Standards in the pet sector will be reviewed and tightened by the National Parks Board (NParks) to protect animal health and welfare.
The board will work with pet industry stakeholders such as boarders and breeders to discuss initiatives like staff training to improve animal handling and care, as well as accreditation and licensing of service providers.
It will also improve animal traceability, possibly exploring the use of pet microchips that are enabled by near field communication (NFC), a technology that can be read by mobile phones.
NParks will be conducting focus groups with breeders, boarders, pet associations and welfare groups. There will also be online public consultations in the last quarter of the year, with findings to be shared early next year.
The possible measures and areas under review were announced by Ms Sun Xueling, Senior Parliamentary Secretary for Home Affairs and National Development, yesterday at the inaugural Pets' Day Out event at HortPark organised by NParks.
It will be a regular gathering on every third Saturday of the month for the pet community. It features pets from shelters that need rehoming, offers free health checks and microchipping services, as well as talks and workshops for pet owners.
Twelve animal welfare groups and 27 pet businesses participated in yesterday's event.
Ms Sun said: "Beyond such outreach events, we also want to work with our stakeholders and the wider community to shape solutions and policies related to pet issues.
"For instance, concerns about the varying standards and sometimes poor practices of pet breeders and boarders have come to our attention... It is timely for NParks to work with the pet industry to raise the standards of such service providers."
This can be done through measures such as accrediting service providers and training staff. There are 25 licensed pet farms in Singapore, excluding the businesses that do not operate on farm land.

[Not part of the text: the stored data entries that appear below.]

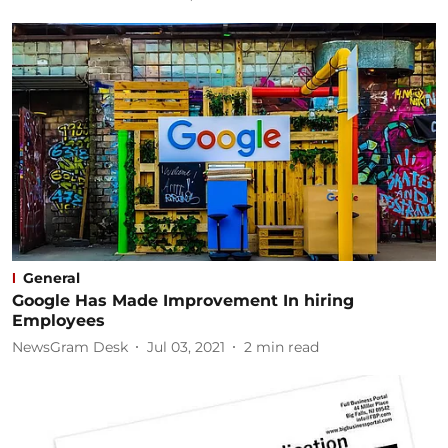
General
Google Has Made Improvement In hiring
Employees
NewsGram Desk
Jul 03, 2021
2
min read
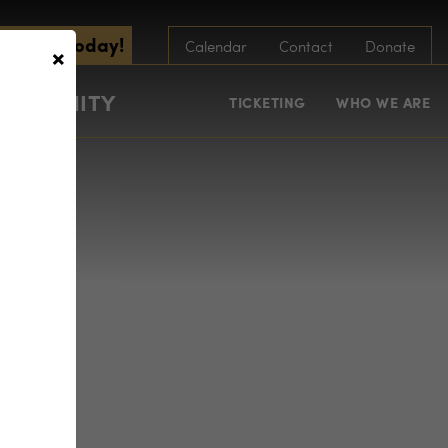
scribe Today!
×
Calendar
Contact
Donate
COMMUNITY
TICKETING
WHO WE ARE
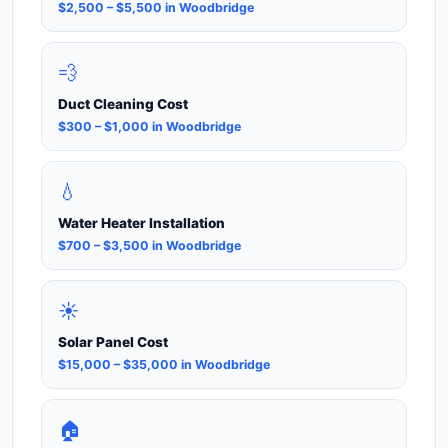
$2,500 – $5,500 in Woodbridge
💨
Duct Cleaning Cost
$300 – $1,000 in Woodbridge
💧
Water Heater Installation
$700 – $3,500 in Woodbridge
☀️
Solar Panel Cost
$15,000 – $35,000 in Woodbridge
🏠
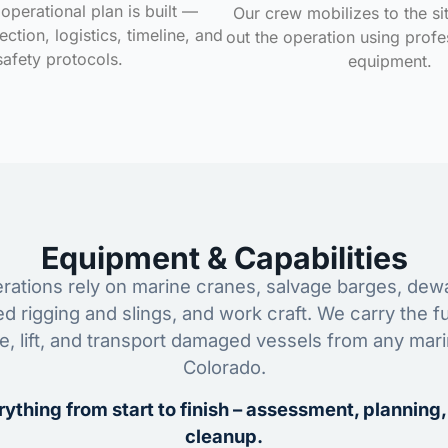
operational plan is built —
Our crew mobilizes to the si
ction, logistics, timeline, and
out the operation using profe
safety protocols.
equipment.
Equipment & Capabilities
ations rely on marine cranes, salvage barges, dewa
ed rigging and slings, and work craft. We carry the fu
ze, lift, and transport damaged vessels from any mar
Colorado.
ything from start to finish – assessment, planning,
cleanup.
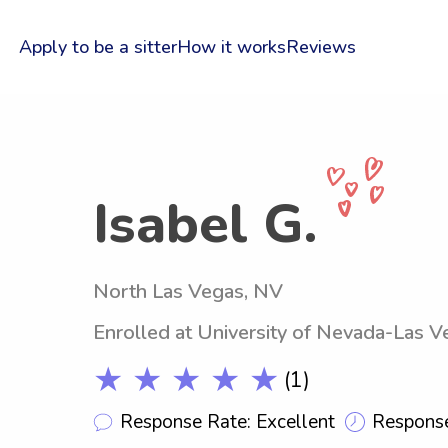
Apply to be a sitter
How it works
Reviews
Isabel G.
North Las Vegas, NV
Enrolled at University of Nevada-Las V
★ ★ ★ ★ ★
(1)
Response Rate: Excellent
Response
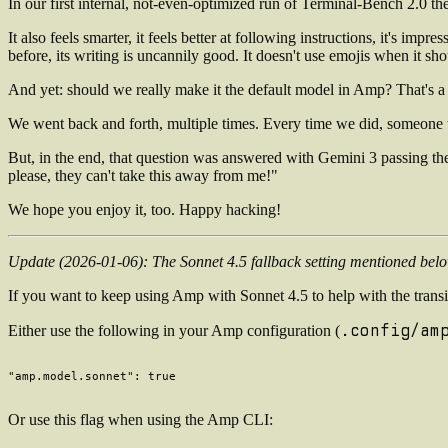
In our first internal, not-even-optimized run of Terminal-Bench 2.0 t
It also feels smarter, it feels better at following instructions, it's impr
before, its writing is uncannily good. It doesn't use emojis when it shou
And yet: should we really make it the default model in Amp? That's a 
We went back and forth, multiple times. Every time we did, someone wo
But, in the end, that question was answered with Gemini 3 passing the
please, they can't take this away from me!"
We hope you enjoy it, too. Happy hacking!
Update (2026-01-06): The Sonnet 4.5 fallback setting mentioned be
If you want to keep using Amp with Sonnet 4.5 to help with the transi
.config/am
Either use the following in your Amp configuration (
Or use this flag when using the Amp CLI:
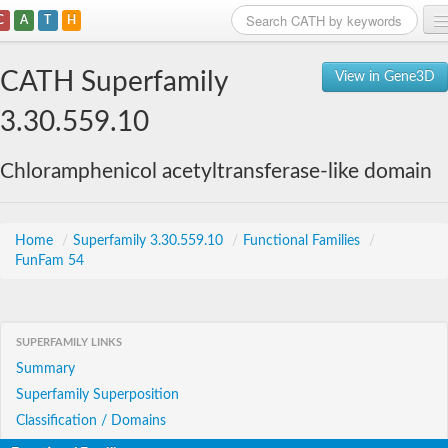
C
A
T
H
Home
CATH Superfamily
View in Gene3D
Search
3.30.559.10
Browse
Chloramphenicol acetyltransferase-like domain
Download
About
Home
/
Superfamily 3.30.559.10
/
Functional Families
/
FunFam 54
Support
SUPERFAMILY LINKS
Summary
Superfamily Superposition
Classification / Domains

Ms Sun added that NParks is looking at improving ways to trace animals so that infected pets can be tracked and the authorities can respond quickly to control the spread of diseases. Improving tracing also means lost pets can be found by their owners more easily.
Dogs are tagged with microchips that can be read by only a specific type of scanner. NParks is exploring the use of NFC so that anyone with a mobile phone can quickly scan a pet's microchip for its clinical history and owner information.
"We must ensure responsibility and a duty of care along the value chain which our pets and community animals come into contact with," Ms Sun said.
"So we need to work with breeders, boarders, pet associations, pet businesses, veterinarians, animal welfare groups and the public to decide on those common standards to adhere to and to leverage technology where possible."
In January, a Shetland sheepdog was reported to have died while it was boarded at Platinium Dogs Club. In April, a Maltese which was left in the care of Board N' Play died after a swimming incident on Sentosa. The company was found to have engaged tourists as volunteers to care for the animals.
Mr Matthew Lim, president of the Pet Enterprises and Trade Association, said raising standards is especially urgent and important.
"There is a lack of knowledge and public education about pet boarding practices and it can be hard to trace boarders. Sometimes people want to take the low-cost route as well. There should be a list of accredited boarders and guidelines for the public," he said.
Veterinarian Kenneth Tong, 39, who runs a clinic in Yishun, said: "More people have pets now and need to board them (when they go) on holiday. Recent issues have shown that boarders need accountability. Now, there are different prices and standards."